__Activity__
Track down every line below that holds "middle" and copy it.

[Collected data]
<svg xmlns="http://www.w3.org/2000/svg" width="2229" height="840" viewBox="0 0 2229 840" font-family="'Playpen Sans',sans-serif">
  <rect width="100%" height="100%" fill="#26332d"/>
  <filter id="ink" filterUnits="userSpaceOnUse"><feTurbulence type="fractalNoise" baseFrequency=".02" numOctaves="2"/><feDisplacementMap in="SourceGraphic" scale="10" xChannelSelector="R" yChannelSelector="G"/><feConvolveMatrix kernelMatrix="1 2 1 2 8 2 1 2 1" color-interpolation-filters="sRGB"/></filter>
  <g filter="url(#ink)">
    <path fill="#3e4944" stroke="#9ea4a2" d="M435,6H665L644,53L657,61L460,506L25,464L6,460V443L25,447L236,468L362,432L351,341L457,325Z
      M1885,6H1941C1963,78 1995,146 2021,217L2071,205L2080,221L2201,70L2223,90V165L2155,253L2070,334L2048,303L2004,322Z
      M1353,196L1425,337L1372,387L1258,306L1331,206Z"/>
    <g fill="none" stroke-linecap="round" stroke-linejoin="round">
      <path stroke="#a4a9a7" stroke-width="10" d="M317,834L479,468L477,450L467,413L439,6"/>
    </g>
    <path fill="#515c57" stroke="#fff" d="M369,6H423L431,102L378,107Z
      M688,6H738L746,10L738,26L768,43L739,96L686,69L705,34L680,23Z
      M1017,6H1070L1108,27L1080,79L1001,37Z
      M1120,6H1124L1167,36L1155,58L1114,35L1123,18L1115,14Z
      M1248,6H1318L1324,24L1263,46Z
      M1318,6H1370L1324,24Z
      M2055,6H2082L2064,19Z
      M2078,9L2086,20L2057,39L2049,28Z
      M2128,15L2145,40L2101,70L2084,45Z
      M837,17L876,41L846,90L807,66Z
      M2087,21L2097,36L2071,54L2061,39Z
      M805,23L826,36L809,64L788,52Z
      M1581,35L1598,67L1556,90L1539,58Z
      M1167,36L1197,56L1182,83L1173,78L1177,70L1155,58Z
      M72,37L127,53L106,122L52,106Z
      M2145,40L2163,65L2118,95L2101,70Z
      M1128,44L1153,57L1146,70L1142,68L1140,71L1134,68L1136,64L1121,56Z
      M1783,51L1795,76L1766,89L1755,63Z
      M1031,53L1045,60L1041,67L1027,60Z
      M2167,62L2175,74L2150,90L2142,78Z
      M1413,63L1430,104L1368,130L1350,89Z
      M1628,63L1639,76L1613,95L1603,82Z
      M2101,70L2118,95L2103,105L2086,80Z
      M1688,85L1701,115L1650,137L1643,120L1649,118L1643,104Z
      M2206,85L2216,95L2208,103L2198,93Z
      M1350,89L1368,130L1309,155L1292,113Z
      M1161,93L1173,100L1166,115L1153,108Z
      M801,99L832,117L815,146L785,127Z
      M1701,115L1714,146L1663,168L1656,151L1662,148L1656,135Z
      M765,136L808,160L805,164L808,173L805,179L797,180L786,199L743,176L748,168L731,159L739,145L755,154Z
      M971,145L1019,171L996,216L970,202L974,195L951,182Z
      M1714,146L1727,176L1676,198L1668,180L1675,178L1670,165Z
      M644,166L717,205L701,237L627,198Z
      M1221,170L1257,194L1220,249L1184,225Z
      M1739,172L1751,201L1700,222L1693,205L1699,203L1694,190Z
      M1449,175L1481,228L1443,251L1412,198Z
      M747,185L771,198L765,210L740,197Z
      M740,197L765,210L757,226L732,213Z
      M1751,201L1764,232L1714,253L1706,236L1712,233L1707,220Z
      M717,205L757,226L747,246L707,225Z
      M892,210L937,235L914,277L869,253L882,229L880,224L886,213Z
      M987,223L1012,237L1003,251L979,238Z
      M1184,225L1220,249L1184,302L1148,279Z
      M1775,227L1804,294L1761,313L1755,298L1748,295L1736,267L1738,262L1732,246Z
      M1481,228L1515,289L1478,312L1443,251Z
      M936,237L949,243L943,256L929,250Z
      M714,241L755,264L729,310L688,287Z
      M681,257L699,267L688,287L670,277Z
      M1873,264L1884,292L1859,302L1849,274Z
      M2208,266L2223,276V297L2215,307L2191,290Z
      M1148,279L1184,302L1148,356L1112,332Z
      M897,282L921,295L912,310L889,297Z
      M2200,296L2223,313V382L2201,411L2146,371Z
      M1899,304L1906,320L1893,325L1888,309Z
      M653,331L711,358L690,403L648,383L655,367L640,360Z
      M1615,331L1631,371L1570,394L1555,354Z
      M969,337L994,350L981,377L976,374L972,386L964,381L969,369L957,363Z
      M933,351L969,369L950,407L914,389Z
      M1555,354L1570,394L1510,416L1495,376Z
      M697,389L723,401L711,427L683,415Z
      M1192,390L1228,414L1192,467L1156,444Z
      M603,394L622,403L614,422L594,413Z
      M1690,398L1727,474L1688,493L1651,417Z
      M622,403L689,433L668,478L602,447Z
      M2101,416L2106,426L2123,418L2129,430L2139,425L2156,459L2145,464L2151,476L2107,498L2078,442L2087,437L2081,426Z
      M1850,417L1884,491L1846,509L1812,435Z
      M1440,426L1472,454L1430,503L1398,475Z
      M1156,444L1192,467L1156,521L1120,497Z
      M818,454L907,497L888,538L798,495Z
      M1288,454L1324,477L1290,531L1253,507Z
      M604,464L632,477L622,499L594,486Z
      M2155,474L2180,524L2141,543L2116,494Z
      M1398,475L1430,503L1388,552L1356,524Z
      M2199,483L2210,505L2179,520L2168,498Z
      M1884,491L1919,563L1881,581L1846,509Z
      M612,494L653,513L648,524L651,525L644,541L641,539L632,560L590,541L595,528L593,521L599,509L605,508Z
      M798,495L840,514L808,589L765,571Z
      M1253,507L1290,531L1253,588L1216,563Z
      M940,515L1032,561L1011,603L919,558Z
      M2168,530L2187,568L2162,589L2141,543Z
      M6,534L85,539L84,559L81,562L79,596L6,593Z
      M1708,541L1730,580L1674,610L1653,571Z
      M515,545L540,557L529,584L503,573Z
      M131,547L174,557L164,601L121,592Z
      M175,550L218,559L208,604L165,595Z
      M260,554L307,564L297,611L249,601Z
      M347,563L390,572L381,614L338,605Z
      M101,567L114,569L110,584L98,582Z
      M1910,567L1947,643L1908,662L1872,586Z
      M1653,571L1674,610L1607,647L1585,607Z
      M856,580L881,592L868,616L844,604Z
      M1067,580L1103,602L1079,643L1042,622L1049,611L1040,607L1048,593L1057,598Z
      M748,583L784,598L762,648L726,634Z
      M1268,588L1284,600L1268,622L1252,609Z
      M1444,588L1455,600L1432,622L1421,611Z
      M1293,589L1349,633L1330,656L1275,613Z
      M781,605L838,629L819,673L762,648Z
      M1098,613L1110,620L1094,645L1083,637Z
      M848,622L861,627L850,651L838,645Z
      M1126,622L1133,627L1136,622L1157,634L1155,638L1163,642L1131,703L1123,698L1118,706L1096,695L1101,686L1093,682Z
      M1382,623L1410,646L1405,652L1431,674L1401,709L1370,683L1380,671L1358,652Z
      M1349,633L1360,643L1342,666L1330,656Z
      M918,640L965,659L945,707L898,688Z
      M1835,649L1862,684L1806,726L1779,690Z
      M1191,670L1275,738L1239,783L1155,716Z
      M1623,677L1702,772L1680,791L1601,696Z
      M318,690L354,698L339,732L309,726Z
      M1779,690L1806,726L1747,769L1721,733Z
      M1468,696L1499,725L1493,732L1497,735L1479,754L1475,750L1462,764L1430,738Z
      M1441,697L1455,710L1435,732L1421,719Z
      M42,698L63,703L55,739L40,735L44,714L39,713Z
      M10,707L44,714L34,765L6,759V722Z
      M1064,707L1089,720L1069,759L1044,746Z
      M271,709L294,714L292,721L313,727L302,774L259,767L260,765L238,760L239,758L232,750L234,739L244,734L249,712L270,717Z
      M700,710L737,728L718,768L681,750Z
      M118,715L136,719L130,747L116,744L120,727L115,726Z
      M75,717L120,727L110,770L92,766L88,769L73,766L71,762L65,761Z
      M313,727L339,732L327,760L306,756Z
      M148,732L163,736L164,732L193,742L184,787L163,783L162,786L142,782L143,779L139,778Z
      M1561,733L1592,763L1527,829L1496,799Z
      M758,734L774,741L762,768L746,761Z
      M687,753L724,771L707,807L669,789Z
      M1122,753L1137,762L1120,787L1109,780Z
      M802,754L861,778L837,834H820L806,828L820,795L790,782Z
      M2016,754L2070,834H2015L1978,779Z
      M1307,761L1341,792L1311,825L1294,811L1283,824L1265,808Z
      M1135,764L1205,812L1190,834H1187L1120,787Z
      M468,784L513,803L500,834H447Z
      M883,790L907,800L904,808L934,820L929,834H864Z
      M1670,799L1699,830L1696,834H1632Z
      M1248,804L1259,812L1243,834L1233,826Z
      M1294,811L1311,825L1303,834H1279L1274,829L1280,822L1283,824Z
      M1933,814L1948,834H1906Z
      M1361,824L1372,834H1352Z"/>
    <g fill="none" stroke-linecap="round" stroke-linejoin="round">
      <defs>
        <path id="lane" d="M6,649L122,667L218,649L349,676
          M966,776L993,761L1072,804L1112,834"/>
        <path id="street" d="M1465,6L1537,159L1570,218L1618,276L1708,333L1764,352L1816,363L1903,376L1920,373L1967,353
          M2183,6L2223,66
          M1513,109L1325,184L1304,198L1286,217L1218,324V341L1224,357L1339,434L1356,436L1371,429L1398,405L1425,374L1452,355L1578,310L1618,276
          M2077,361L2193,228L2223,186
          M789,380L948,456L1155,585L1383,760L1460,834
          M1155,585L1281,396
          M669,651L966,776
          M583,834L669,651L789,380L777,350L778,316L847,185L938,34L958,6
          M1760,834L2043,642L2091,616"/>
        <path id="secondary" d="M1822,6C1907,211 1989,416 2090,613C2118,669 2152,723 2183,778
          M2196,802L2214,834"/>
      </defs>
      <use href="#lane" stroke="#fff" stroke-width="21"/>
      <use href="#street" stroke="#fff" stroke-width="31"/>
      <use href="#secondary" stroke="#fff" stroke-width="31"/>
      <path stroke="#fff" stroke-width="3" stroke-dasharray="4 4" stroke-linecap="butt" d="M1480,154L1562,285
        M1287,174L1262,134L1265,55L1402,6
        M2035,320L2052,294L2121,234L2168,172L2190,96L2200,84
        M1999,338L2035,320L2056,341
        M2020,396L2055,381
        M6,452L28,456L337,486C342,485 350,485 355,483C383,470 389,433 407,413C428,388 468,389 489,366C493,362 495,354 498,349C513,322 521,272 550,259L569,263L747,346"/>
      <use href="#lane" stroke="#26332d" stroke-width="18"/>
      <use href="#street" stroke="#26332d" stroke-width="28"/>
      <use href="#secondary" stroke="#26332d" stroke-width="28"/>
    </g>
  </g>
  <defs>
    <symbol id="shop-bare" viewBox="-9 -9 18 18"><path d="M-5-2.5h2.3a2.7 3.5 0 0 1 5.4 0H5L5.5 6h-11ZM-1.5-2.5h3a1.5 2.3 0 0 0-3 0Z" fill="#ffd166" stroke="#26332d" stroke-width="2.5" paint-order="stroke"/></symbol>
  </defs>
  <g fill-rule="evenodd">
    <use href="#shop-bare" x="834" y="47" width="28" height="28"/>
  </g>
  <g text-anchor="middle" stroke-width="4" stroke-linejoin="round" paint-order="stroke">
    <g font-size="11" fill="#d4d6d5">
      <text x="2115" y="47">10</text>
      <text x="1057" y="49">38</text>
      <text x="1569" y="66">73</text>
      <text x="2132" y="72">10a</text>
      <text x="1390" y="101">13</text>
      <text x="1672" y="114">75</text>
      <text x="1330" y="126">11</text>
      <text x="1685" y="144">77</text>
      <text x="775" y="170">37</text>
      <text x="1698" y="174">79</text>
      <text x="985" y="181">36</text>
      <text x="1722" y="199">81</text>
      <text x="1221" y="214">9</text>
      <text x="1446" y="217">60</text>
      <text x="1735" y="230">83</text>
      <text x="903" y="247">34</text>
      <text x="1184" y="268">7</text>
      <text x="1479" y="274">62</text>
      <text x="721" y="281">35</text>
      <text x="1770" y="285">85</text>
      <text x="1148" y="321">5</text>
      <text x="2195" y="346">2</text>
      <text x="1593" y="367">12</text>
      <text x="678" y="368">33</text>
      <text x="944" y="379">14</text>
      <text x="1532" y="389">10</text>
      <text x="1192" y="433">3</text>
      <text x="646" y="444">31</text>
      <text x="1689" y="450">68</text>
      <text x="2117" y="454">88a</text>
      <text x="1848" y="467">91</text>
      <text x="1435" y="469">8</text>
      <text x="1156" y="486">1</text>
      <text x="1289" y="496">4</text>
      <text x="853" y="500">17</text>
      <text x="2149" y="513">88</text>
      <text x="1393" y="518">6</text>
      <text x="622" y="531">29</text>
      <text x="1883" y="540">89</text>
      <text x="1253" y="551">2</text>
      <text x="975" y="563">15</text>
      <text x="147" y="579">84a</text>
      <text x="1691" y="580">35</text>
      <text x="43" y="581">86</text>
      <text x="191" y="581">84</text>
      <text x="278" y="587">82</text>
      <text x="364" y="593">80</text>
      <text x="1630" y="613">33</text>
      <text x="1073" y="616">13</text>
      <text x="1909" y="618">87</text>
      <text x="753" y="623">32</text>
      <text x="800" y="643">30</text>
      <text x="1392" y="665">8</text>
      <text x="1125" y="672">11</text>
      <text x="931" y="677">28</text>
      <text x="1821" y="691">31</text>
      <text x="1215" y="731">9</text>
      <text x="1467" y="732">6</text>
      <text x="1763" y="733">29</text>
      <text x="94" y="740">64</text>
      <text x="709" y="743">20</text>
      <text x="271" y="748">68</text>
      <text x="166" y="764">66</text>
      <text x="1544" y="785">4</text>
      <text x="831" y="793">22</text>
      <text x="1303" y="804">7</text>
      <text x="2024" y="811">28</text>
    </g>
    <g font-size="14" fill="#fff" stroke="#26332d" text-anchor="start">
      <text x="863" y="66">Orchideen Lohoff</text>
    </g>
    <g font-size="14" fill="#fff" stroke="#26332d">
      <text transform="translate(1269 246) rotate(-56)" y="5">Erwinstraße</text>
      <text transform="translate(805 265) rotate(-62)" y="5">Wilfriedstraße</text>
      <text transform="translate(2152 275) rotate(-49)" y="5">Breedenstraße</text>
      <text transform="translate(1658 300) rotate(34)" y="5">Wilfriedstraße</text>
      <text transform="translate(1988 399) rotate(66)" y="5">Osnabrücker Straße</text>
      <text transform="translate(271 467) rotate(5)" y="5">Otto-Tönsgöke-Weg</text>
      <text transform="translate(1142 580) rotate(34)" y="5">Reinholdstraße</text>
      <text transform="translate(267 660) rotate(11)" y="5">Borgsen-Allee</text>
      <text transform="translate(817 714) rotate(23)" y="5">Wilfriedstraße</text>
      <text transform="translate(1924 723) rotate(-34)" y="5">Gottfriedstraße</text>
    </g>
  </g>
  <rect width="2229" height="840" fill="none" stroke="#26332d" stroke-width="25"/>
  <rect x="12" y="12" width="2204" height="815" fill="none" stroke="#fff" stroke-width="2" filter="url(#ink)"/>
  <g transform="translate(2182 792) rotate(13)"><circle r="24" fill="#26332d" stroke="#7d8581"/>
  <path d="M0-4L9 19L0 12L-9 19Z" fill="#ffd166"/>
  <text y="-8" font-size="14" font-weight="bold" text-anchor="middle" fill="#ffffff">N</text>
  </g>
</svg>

__Answer__
  <g text-anchor="middle" stroke-width="4" stroke-linejoin="round" paint-order="stroke">
  <text y="-8" font-size="14" font-weight="bold" text-anchor="middle" fill="#ffffff">N</text>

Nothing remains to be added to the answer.